23 Jul 2018 | Ming-Yu Liu, Thomas Breuel, Jan Kautz
This paper presents an unsupervised image-to-image translation framework called UNIT, which uses a shared-latent space assumption and Coupled GANs to learn a joint distribution of images in different domains. The framework is designed to translate images between domains without requiring corresponding images in the training data. UNIT is evaluated on various tasks, including street scene, animal, and face image translation, and is applied to domain adaptation, achieving state-of-the-art performance on benchmark datasets.

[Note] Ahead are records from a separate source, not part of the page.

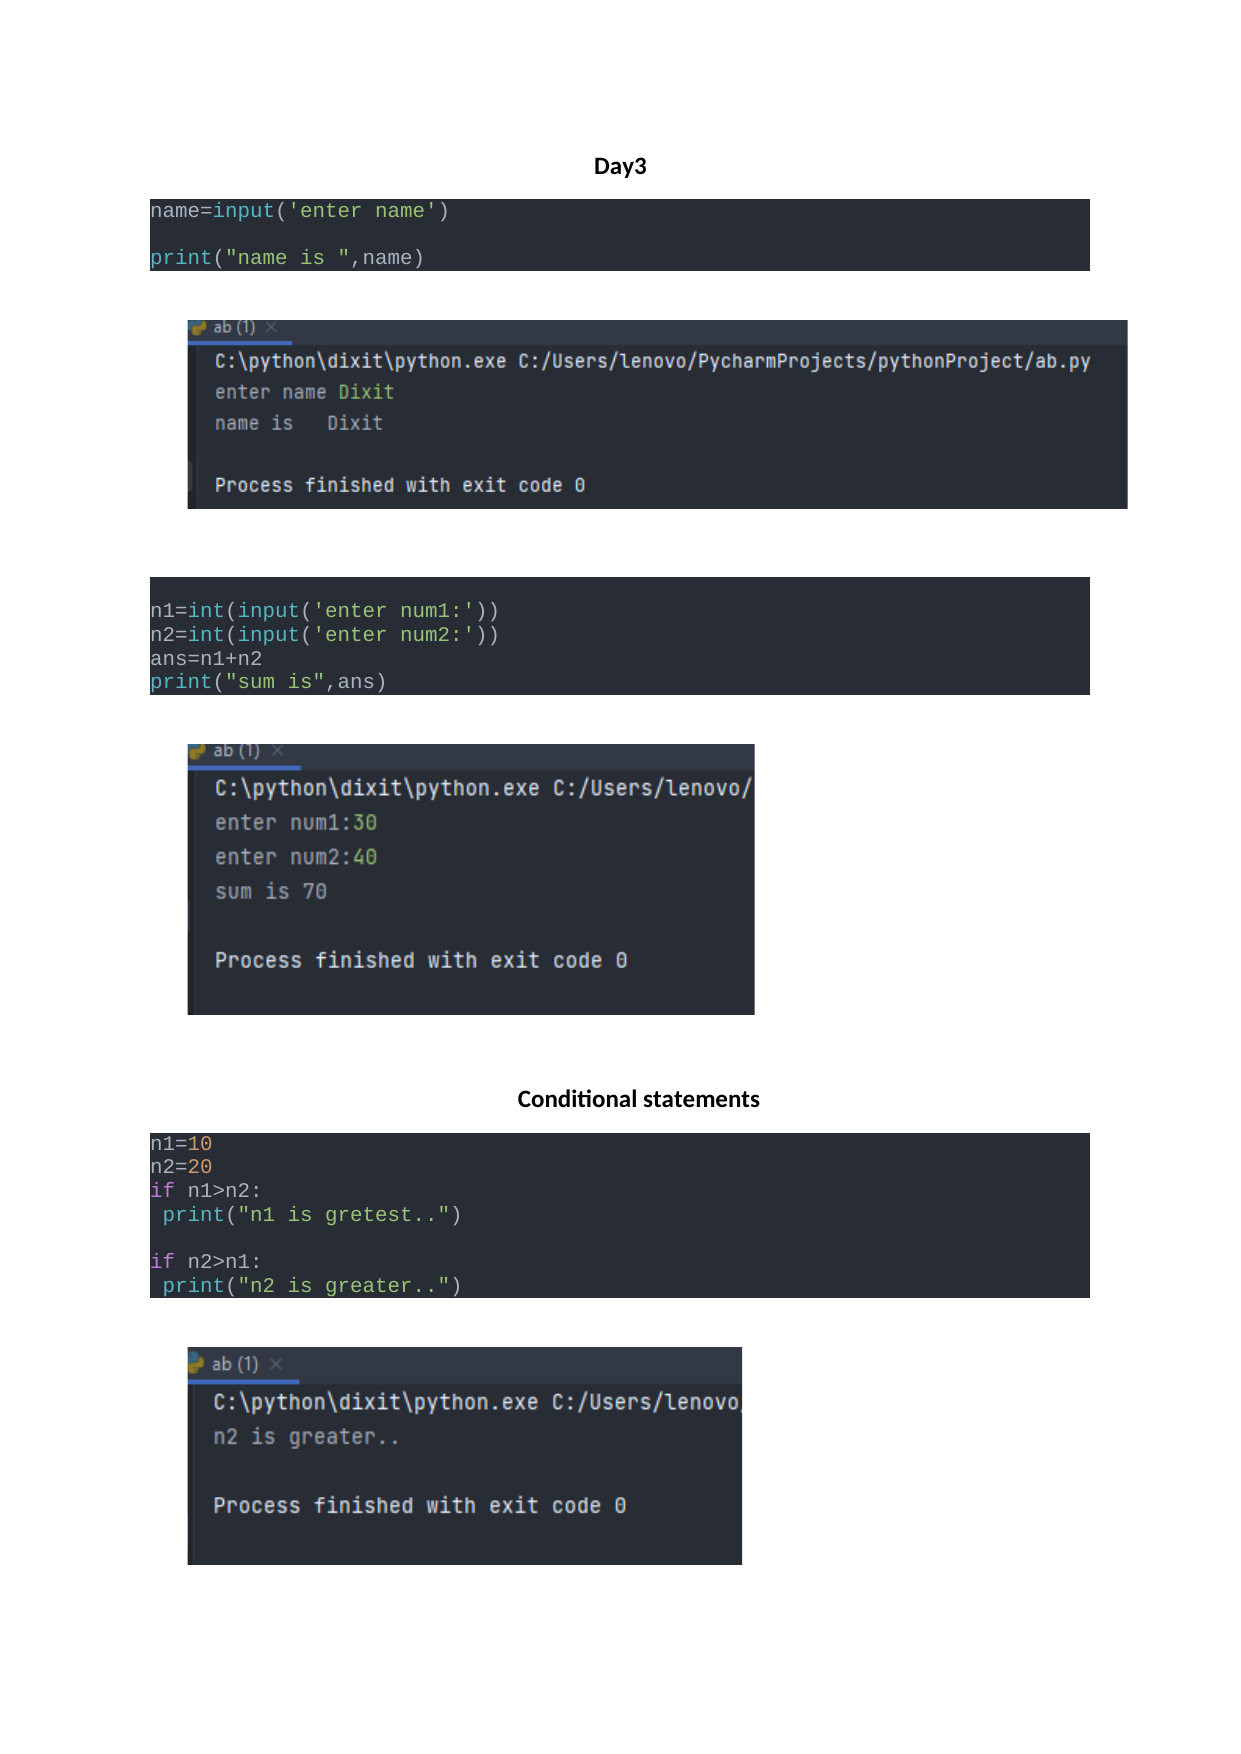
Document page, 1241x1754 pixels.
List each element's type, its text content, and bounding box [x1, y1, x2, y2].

picture [187, 1347, 743, 1565]
picture [187, 320, 1128, 509]
text Day3 [150, 150, 1090, 181]
picture [187, 744, 755, 1015]
text n1=int(input('enter num1:')) n2=int(input('enter num2:')) ans=n1+n2 print("sum is",ans) [150, 577, 1090, 695]
text Conditional statements [187, 1083, 1090, 1114]
text n1=10 n2=20 if n1>n2: print("n1 is gretest..") if n2>n1: print("n2 is greater..") [150, 1133, 1090, 1298]
text name=input('enter name') print("name is ",name) [150, 199, 1090, 271]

The framework consists of two domain image encoders, two domain image generators, and two domain adversarial discriminators. The encoders map images to a latent space, while the generators map latent codes back to images. The shared-latent space assumption ensures that corresponding images in different domains can be mapped to the same latent code. This assumption is enforced through weight-sharing constraints between the encoders and generators.
The framework also incorporates cycle-consistency constraints, which ensure that translating an image from one domain to another and back results in the original image. This helps regularize the learning process and improve translation quality. The framework is trained using a combination of VAE and GAN objectives, with the VAE objective minimizing the KL divergence between the latent distribution and a prior, and the GAN objective ensuring that generated images are realistic.
The framework is evaluated on several tasks, including translating between satellite images and maps, translating between synthetic and real images, translating between dog breeds, translating between cat species, and translating face images based on attributes. The results show that the framework achieves high-quality translations and performs well in domain adaptation tasks.
The paper also discusses related work, including other unsupervised image-to-image translation methods and domain adaptation approaches. It highlights the importance of the shared-latent space assumption and cycle-consistency constraints in achieving effective image translation. The framework is implemented in code and additional results are available on GitHub.This paper presents an unsupervised image-to-image translation framework called UNIT, which uses a shared-latent space assumption and Coupled GANs to learn a joint distribution of images in different domains. The framework is designed to translate images between domains without requiring corresponding images in the training data. UNIT is evaluated on various tasks, including street scene, animal, and face image translation, and is applied to domain adaptation, achieving state-of-the-art performance on benchmark datasets.
The framework consists of two domain image encoders, two domain image generators, and two domain adversarial discriminators. The encoders map images to a latent space, while the generators map latent codes back to images. The shared-latent space assumption ensures that corresponding images in different domains can be mapped to the same latent code. This assumption is enforced through weight-sharing constraints between the encoders and generators.
The framework also incorporates cycle-consistency constraints, which ensure that translating an image from one domain to another and back results in the original image. This helps regularize the learning process and improve translation quality. The framework is trained using a combination of VAE and GAN objectives, with the VAE objective minimizing the KL divergence between the latent distribution and a prior, and the GAN objective ensuring that generated images are realistic.
The framework is evaluated on several tasks, including translating between satellite images and maps, translating between synthetic and real images, translating between dog breeds, translating between cat species, and translating face images based on attributes. The results show that the framework achieves high-quality translations and performs well in domain adaptation tasks.
The paper also discusses related work, including other unsupervised image-to-image translation methods and domain adaptation approaches. It highlights the importance of the shared-latent space assumption and cycle-consistency constraints in achieving effective image translation. The framework is implemented in code and additional results are available on GitHub.